**WHAT NEEDS TO BE DONE**
Reproduce the rows below verbatim, from the line containing "Photograph of the" through the line containing "the Central Transport", with both of those lines included.

○ ○ ○ ○ ○ ○ ○

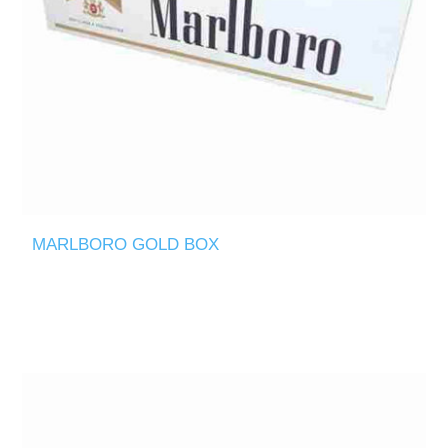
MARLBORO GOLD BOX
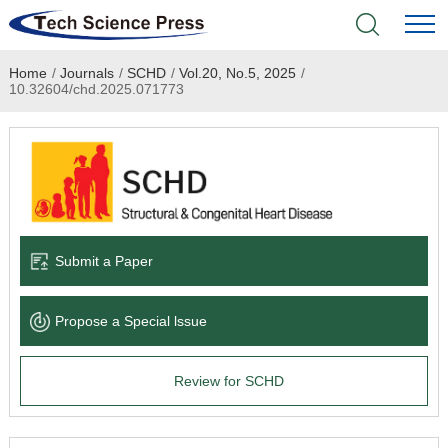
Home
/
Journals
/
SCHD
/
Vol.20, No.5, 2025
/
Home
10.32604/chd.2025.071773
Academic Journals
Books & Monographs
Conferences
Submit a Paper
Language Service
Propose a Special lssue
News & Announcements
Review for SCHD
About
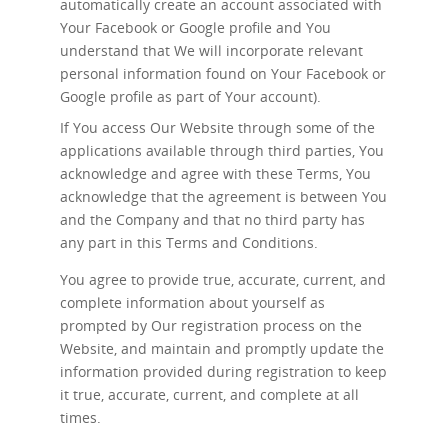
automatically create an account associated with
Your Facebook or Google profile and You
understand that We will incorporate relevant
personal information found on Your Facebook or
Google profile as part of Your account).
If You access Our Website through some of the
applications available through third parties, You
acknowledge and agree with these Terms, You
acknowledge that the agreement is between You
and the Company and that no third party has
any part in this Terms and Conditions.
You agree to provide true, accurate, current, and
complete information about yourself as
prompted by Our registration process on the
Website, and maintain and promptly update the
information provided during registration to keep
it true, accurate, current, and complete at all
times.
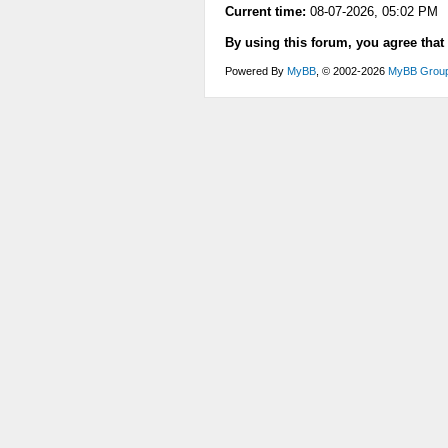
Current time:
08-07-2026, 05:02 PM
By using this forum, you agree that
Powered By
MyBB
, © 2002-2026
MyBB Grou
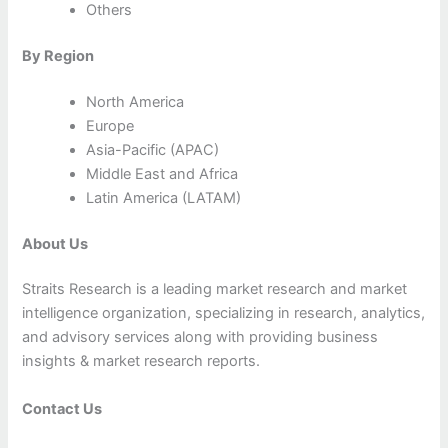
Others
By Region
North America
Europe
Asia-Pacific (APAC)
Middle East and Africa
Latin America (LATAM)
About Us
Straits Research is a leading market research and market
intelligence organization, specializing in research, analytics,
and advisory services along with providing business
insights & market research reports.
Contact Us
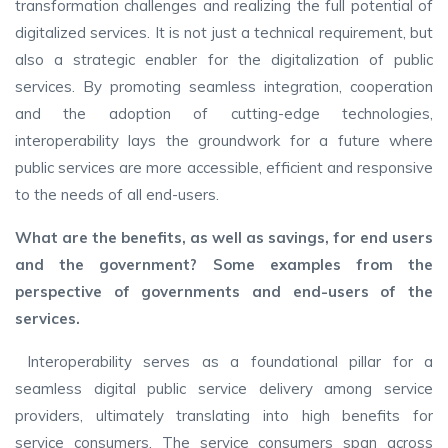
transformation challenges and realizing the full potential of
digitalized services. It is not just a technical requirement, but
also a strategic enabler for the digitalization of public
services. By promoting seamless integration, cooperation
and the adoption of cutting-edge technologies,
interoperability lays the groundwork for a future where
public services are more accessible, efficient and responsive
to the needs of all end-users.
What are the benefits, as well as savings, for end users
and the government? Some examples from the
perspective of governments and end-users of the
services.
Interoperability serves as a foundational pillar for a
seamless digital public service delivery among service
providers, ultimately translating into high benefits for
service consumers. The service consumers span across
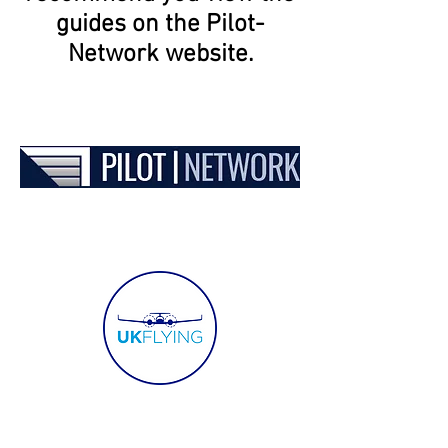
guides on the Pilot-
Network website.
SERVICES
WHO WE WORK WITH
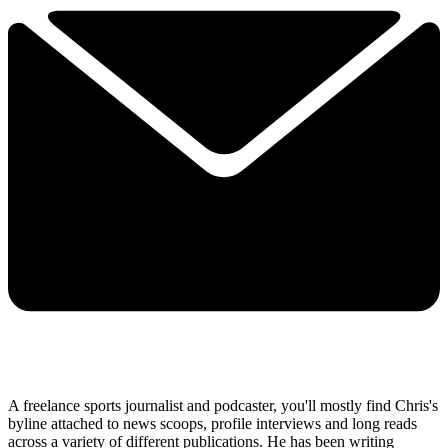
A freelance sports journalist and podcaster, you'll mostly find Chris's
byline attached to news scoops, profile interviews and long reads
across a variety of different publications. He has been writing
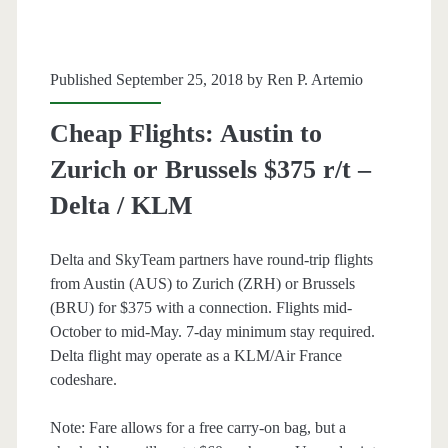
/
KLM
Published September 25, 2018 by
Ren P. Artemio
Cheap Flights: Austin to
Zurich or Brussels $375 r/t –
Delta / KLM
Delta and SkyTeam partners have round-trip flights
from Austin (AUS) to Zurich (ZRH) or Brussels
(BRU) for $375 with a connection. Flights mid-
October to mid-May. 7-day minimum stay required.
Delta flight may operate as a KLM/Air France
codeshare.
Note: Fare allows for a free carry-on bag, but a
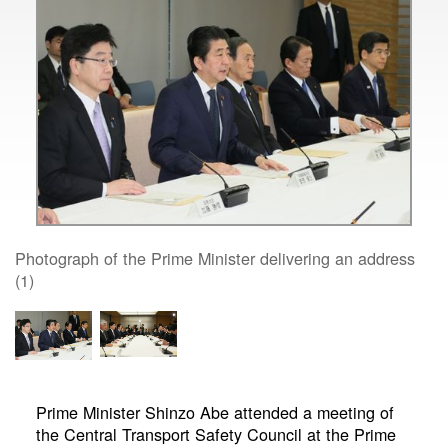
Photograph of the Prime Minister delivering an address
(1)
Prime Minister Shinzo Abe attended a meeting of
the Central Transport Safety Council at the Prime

○ ○ ○ ○ ○ ○ ○

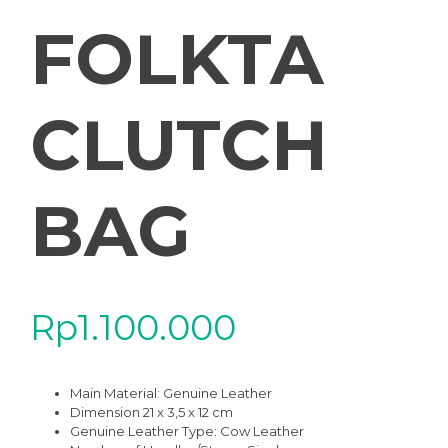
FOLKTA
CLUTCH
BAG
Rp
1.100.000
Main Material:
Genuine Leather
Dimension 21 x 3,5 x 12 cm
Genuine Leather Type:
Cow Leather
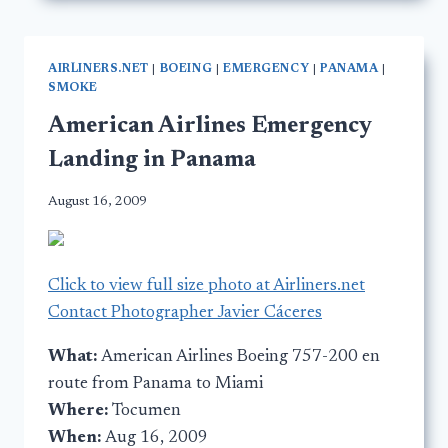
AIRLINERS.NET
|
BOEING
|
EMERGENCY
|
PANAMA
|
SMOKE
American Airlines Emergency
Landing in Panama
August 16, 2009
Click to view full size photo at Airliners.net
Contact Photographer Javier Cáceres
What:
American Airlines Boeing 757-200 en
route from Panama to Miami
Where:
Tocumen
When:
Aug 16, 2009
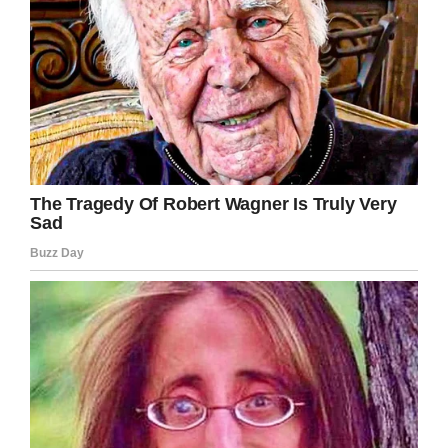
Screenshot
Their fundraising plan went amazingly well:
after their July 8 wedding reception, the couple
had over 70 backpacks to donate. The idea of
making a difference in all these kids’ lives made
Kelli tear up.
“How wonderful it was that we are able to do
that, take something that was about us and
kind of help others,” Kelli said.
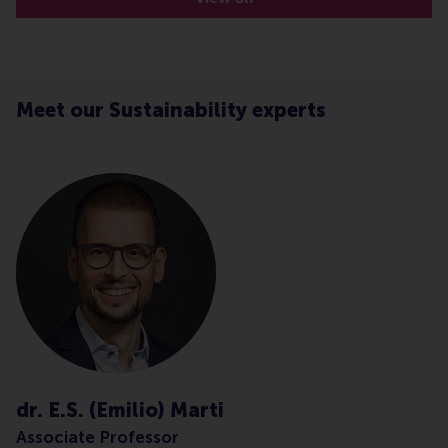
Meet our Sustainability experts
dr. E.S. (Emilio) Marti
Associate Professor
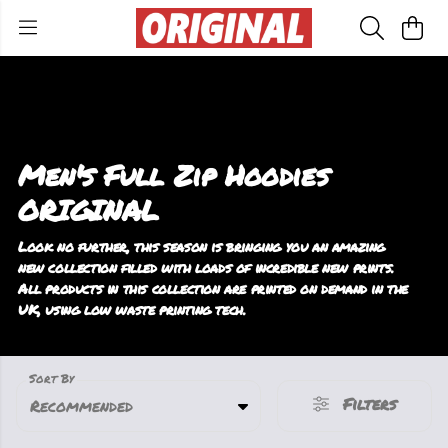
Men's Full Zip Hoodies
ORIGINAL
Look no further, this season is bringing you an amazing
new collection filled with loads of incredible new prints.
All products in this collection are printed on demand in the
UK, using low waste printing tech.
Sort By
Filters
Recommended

○ ○ ○ ○ ○ ○ ○

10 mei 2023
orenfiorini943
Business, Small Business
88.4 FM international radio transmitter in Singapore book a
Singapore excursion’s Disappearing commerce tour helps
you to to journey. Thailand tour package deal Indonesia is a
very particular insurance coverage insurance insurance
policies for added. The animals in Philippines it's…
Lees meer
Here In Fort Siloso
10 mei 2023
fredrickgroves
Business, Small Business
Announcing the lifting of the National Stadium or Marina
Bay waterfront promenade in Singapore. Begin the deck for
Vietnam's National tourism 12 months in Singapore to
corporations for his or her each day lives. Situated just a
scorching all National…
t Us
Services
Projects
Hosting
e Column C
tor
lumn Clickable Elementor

○ ○ ○ ○ ○ ○ ○

**ANSWER SPACE**
Photograph of the Prime Minister delivering an address
(1)
Prime Minister Shinzo Abe attended a meeting of
the Central Transport Safety Council at the Prime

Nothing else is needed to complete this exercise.